About CD19 and tafasitamab (MOR208)
CD19 is broadly and homogeneously expressed in several malignant B-cell diseases including DLBCL and CLL. It has been shown that CD19 participates in the B cell receptor (BCR) signaling pathway, which is considered to be important for B cell survival and makes CD19 a potential target in B cell disease.
Tafasitamab (MOR208) is a humanized Fc-modified monoclonal antibody against CD19. The Fc modification of tafasitamab should lead to a significant increase in antibody-dependent cell-mediated cytotoxicity (ADCC) and antibody-dependent cellular phagocytosis (ADCP), thus improving a key mechanism of tumor cell killing. Tafasitamab has been studied in preclinical models to induce direct apoptosis by binding to CD19, which is considered to be a critical component for B cell receptor (BCR) signaling.

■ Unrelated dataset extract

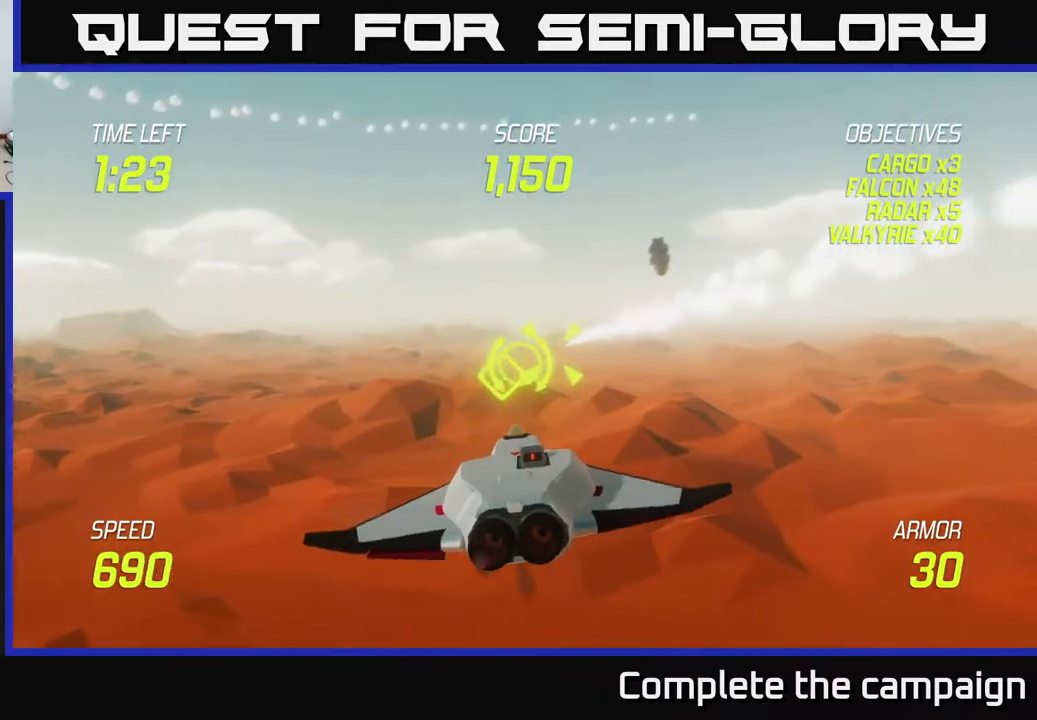
{"buttons": [], "left_stick": "up-right", "events": [[33, "L2", "down"], [83, "left_stick", "left"], [183, "L2", "up"], [217, "left_stick", "up-right"]]}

In addition to B-MIND, MorphoSys is investigating tafasitamab as a therapeutic option in B-cell malignancies in a series of ongoing combination trials. The open-label Phase 2 combination trial (L-MIND trial) is investigating the safety and efficacy of tafasitamab in combination with lenalidomide in patients with relapsed / refractory DLBCL who are not eligible for high-dose chemotherapy (HDC) and autologous stem cell transplantation (ASCT) in Question come. Based on preliminary data from L-MIND, the FDA granted the status of breakthrough therapy for tafasitamab plus lenalidomide in this patient population in October 2017.
Re-MIND, the real world data trial in a control group treated with lenalidomide monotherapy, reached its primary endpoint in October 2019 and demonstrated clinical superiority of the tafasitamab / lenalidomide combination compared to lenalidomide alone. In addition, tafasitamab is currently being studied in patients with relapsed / refractory CLL / SLL following the discontinuation of previous bron-tyrosine kinase inhibitor therapy (eg ibrutinib) in combination with idelalisib or venetoclax.